On the weekend I faced yet one more milestone.  Milestones come in many forms, spurred by direct and indirect associations.  We think of the first birthday, anniversary, Christmas and so on, but there are other firsts that we have to face.  The first time you enter the house and really, finally, realize that you are on your own.  The first time you find yourself in a situation that you can’t control, but you have to, because you are on your own.  Learning to do things that weren’t “your role” in the relationship, and the frustration of being clouded by grief while you try to do your learning.  All those firsts have to be faced.  Sometimes it feels like the first time over and over again; walking into the house at the end of the day is my perpetual first.

The milestone I faced on the weekend was a birthday party.  A lovely, wonderful party for one of my husband’s longtime friends.  It was an afternoon affair, and I knew I was certain to know at least half of the crowd.  I knew that invariably someone would want to talk about Kevin, my late husband.  It’s been over six months now so I’ve developed a coping mechanism that usually can carry me through, and I felt reasonably confident that I could manage it without losing my composure.

Once there I recognized that most of the people in the room had experienced an intense and close loss; I was not the only one.  The loss of a child, parent, spouse – unfortunately, death was too well represented in the room.  I had read somewhere recently that at any one point in time at least 7 to 9 per cent of the people in the world were experiencing extreme grief associated with the death of a close family member.  Certainly we exceeded that number in the group that met on Saturday.

It was a lovely day, and perhaps because almost every one attending had been levelled by death quite recently, it felt as if there was a more heightened awareness and appreciation of living, of life.  Life is what Kevin fought so hard to sustain.  Life is what Kevin brought to a room.  I missed him sorely at the birthday party and I suspect that I was not the only one.  Kevin was outrageous and he would have been in prime form for this particular birthday.

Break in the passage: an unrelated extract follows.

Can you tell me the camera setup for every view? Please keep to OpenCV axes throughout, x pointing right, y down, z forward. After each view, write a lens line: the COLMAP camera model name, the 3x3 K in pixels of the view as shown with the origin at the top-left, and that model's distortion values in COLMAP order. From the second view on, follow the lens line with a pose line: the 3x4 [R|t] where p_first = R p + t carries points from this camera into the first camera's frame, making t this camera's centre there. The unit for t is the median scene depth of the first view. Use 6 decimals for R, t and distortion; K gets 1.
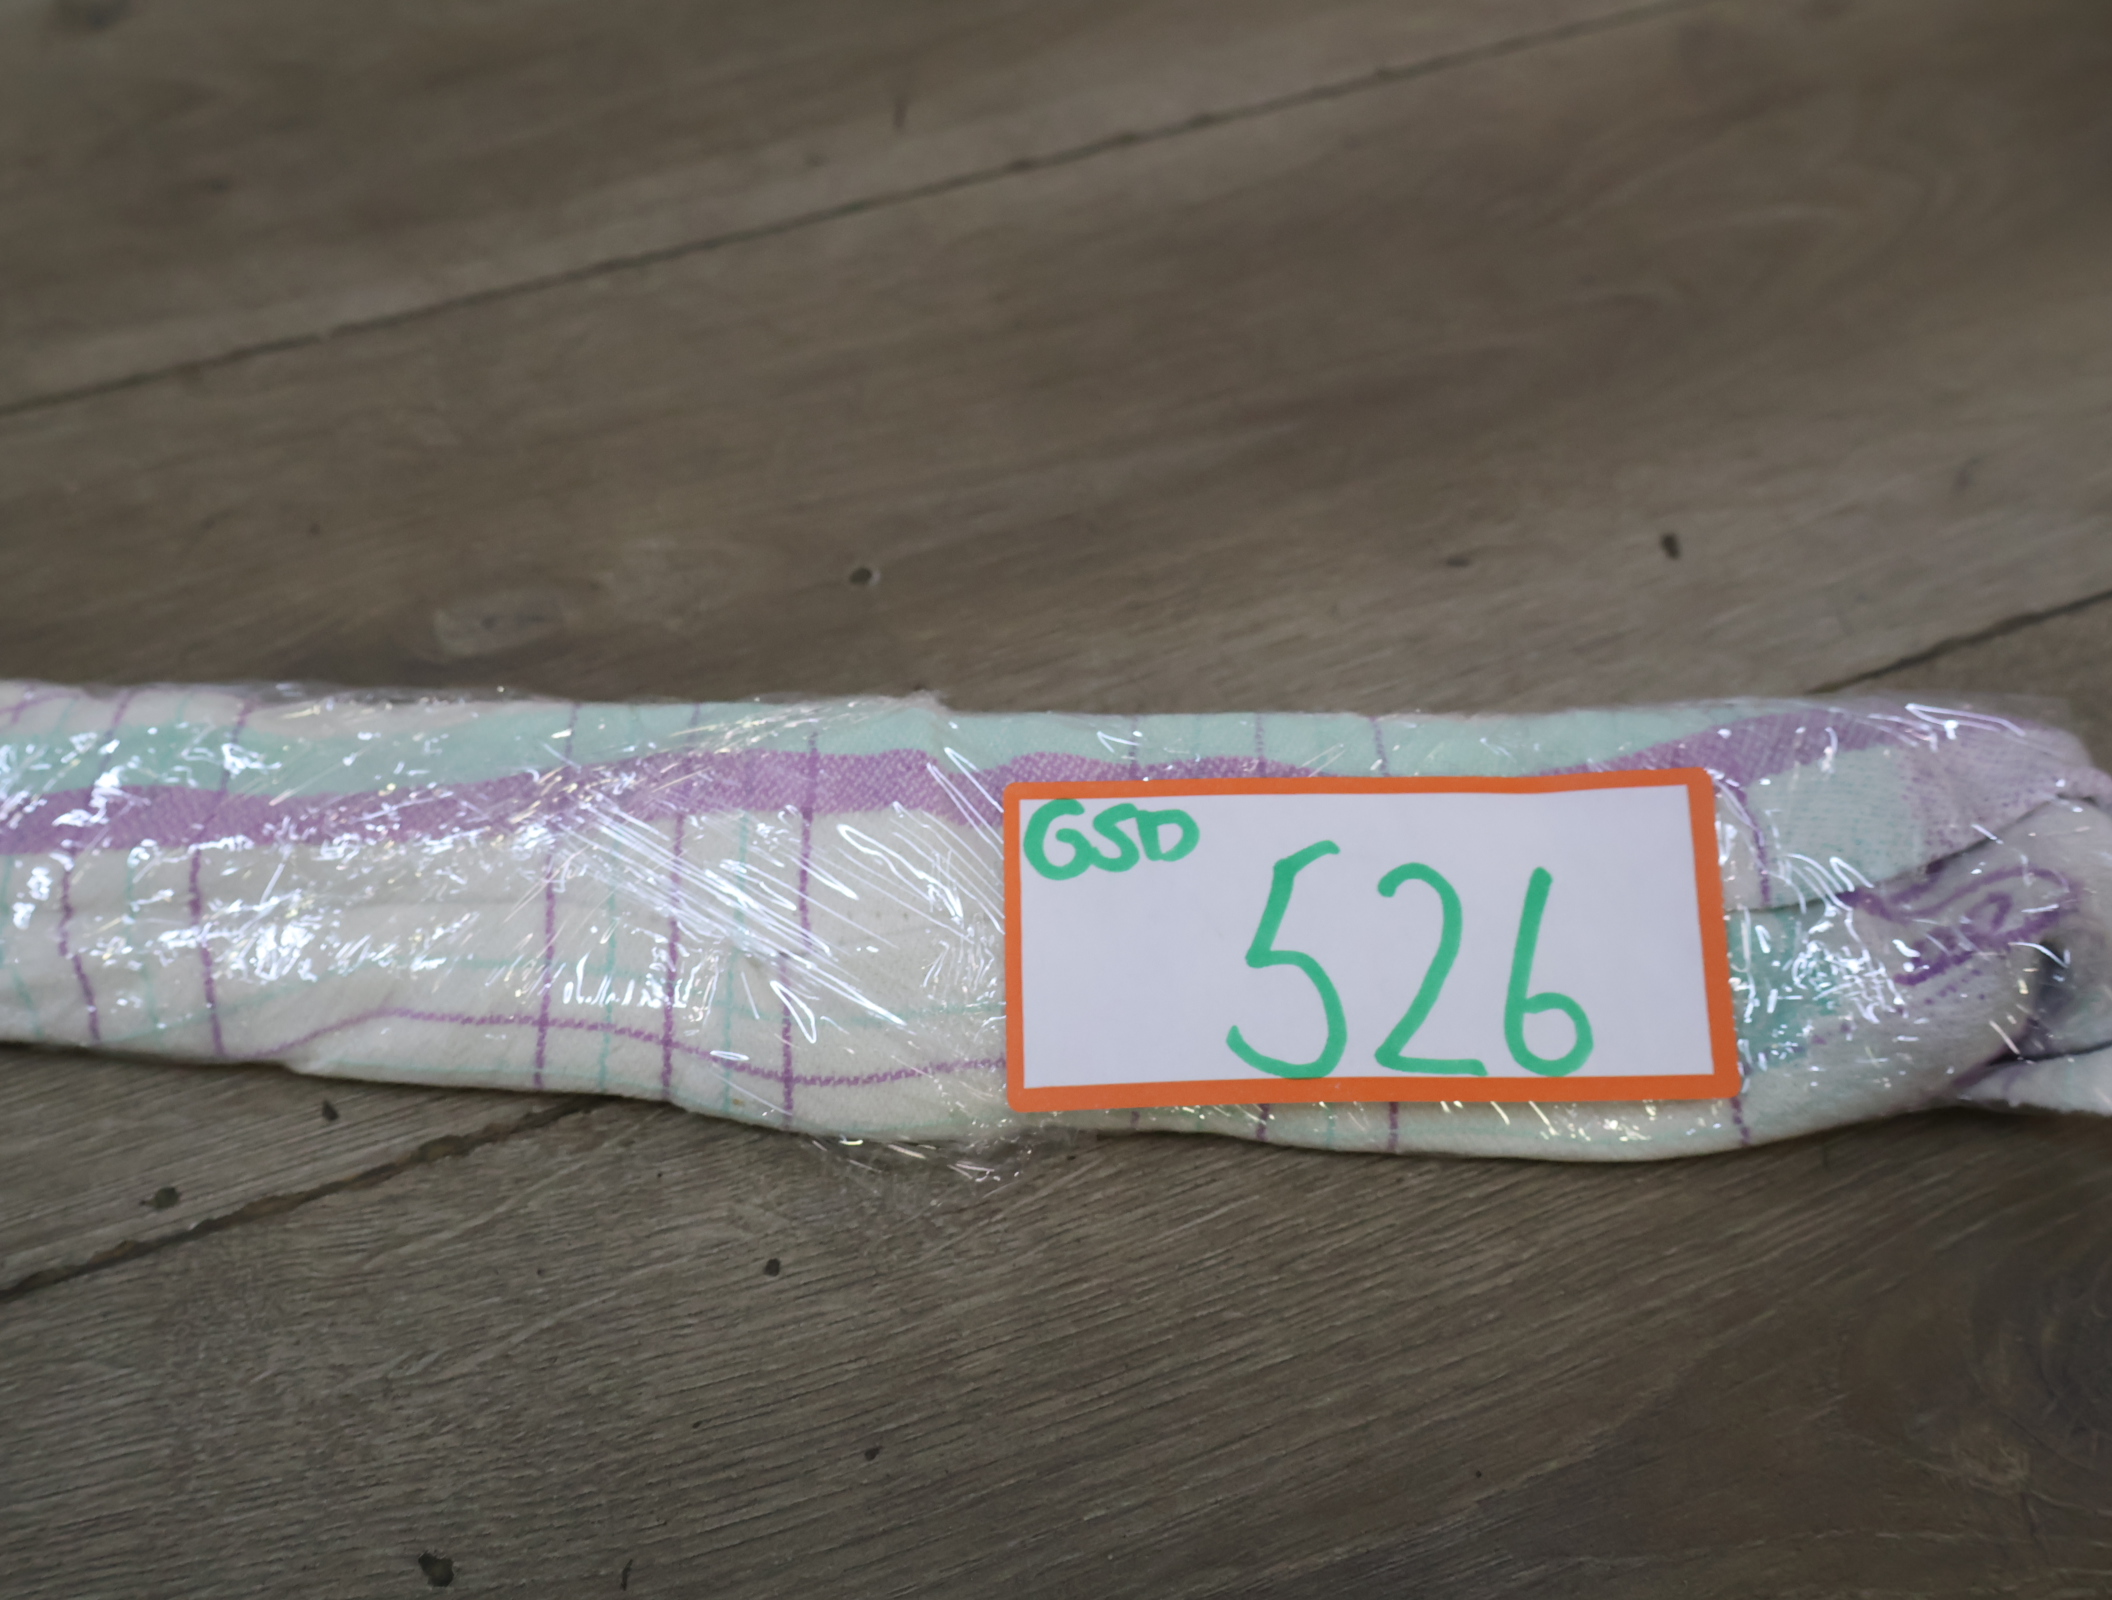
lens RADIAL K [[2510.0, 0, 1050.0], [0, 2510.0, 796.2], [0, 0, 1]] dist [-0.000676, 0.000000]
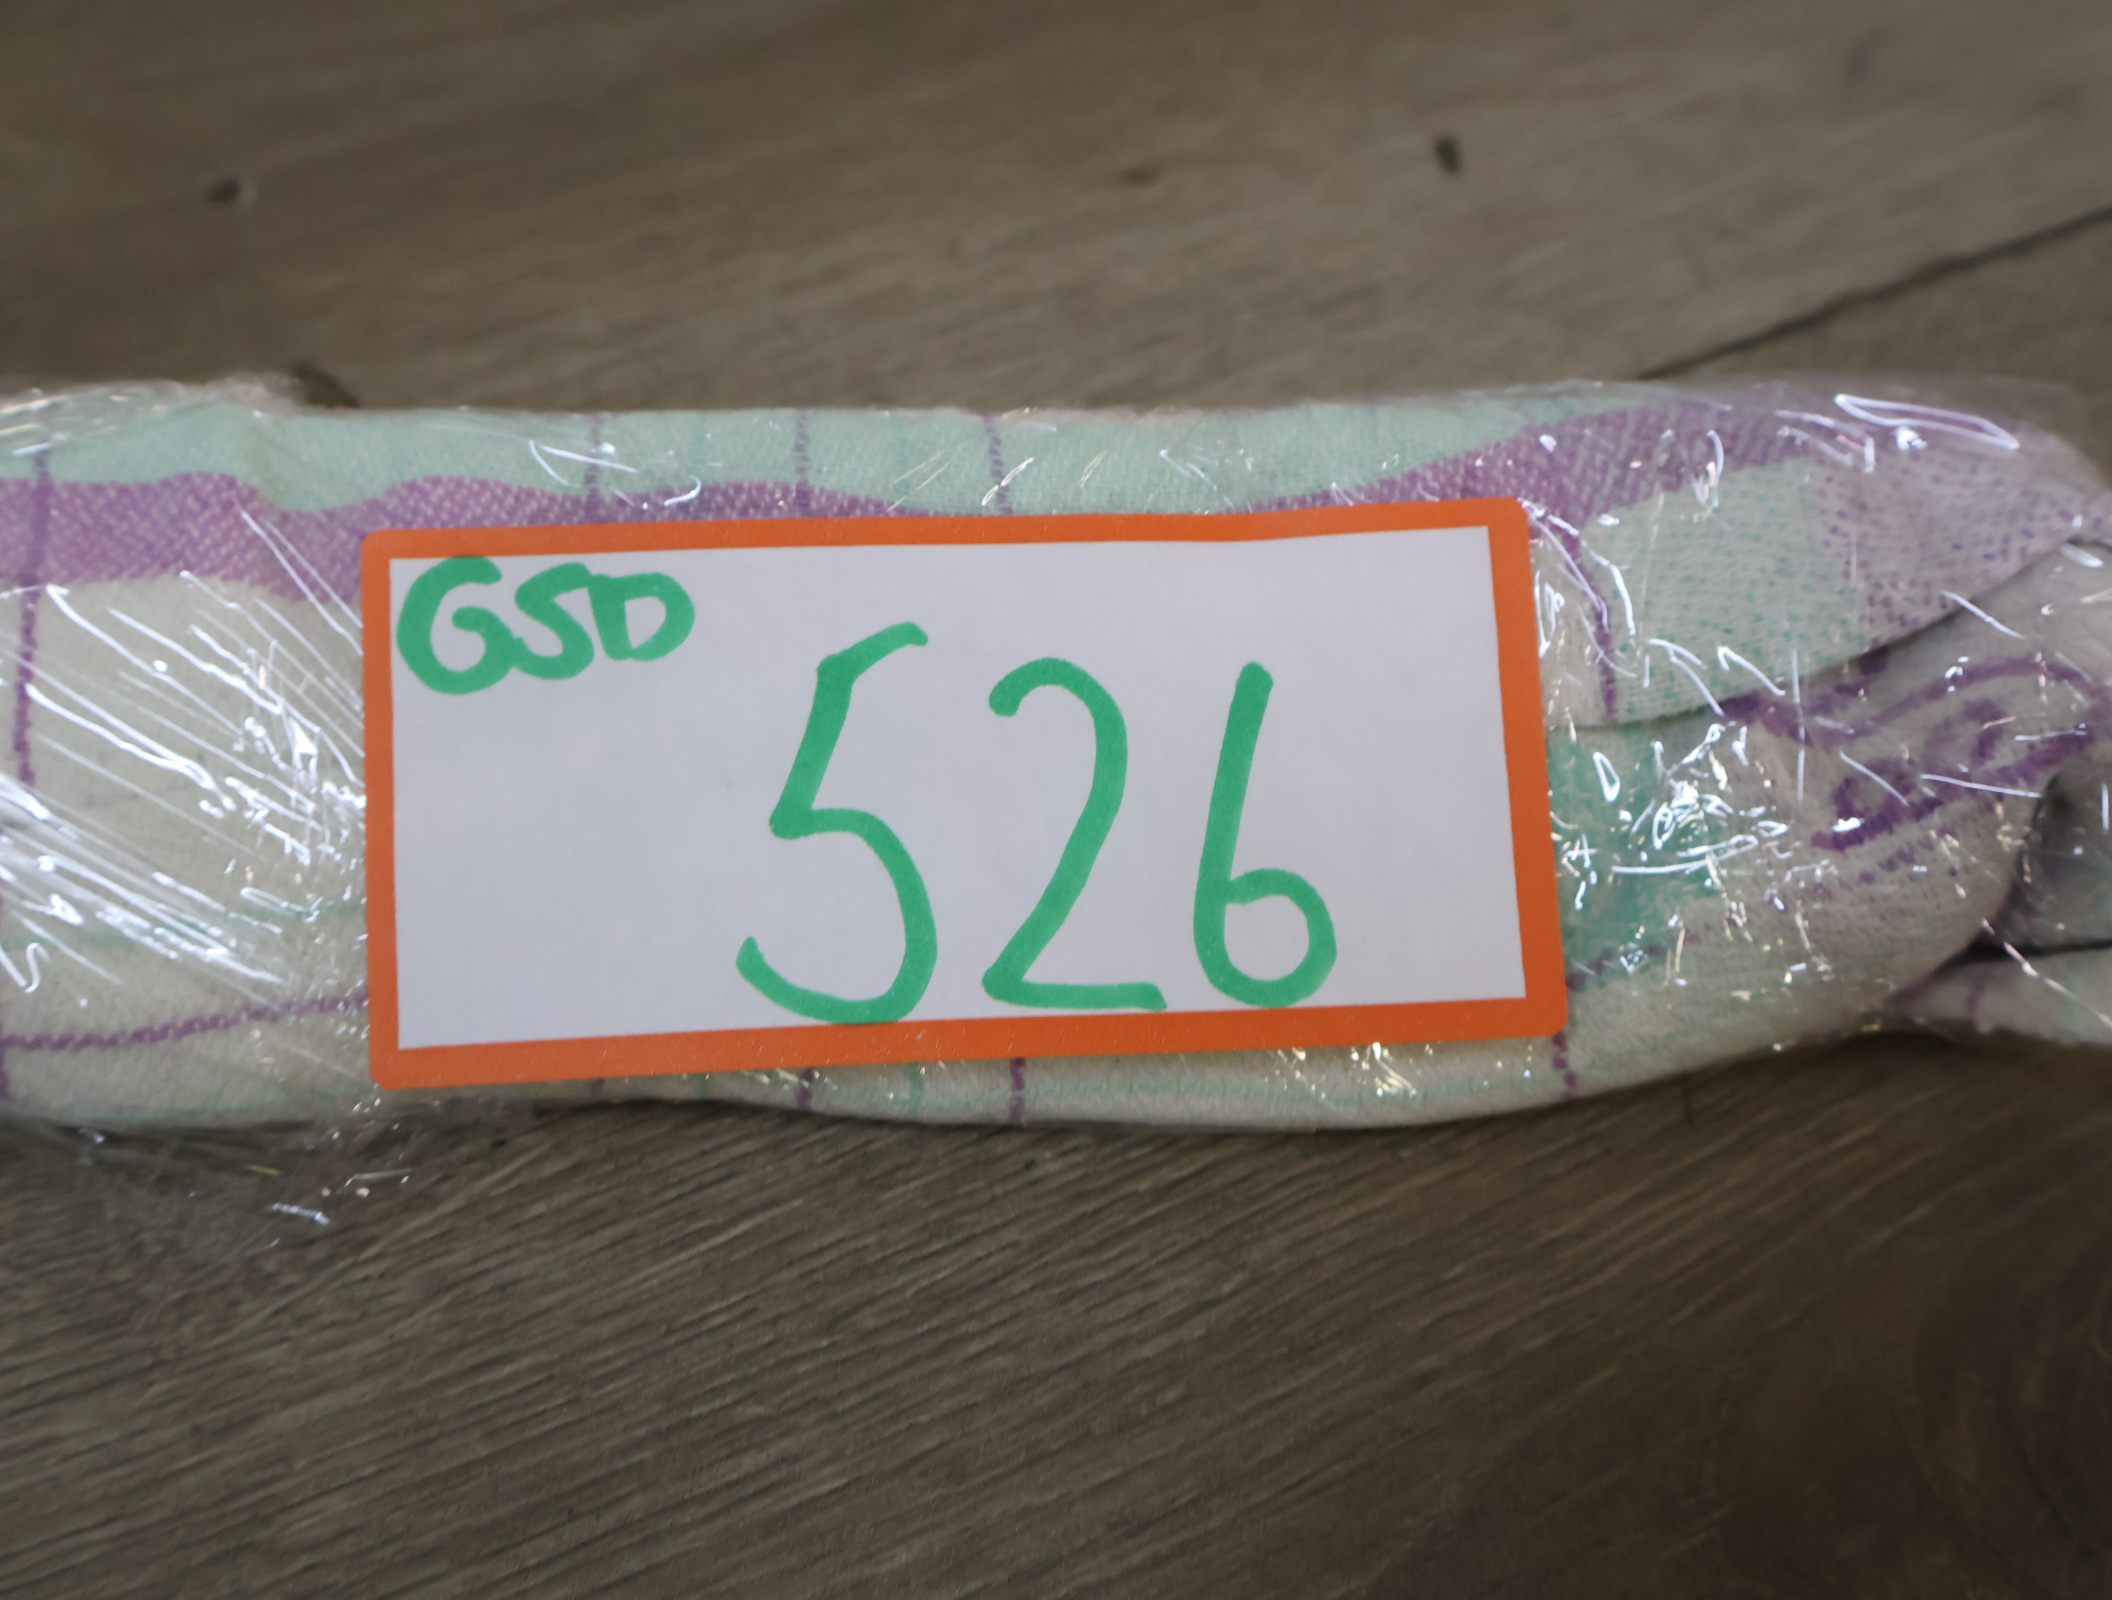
lens RADIAL K [[2510.0, 0, 1057.1], [0, 2510.0, 802.9], [0, 0, 1]] dist [-0.000676, 0.000000]
pose [[0.993970, -0.019633, 0.107878, 0.080858], [0.005547, 0.991583, 0.129356, -0.017579], [-0.109509, -0.127978, 0.985713, 0.396502]]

The only time I faltered during the party was at gift opening time.  We were almost to the end when a little boy of about three pulled up a chair beside the man of the hour and said, “Pops, you got gifts?”  It was so sweet that it broke my heart; I think everyone in the room caught their breath, and we all watched as they opened the rest of the gifts together, grandfather and grandson, laughing, joking, loving.  A day to celebrate and appreciate.

It was emotional, I won’t lie.  While I was at the party, I was happy. When I went home it was to an empty house, my perpetual first.  Sleep didn’t come easily that night, there were so many memories that flooded my mind, all good, but poignant.  But, thank God for memories, at the end of the day, thank God for memories.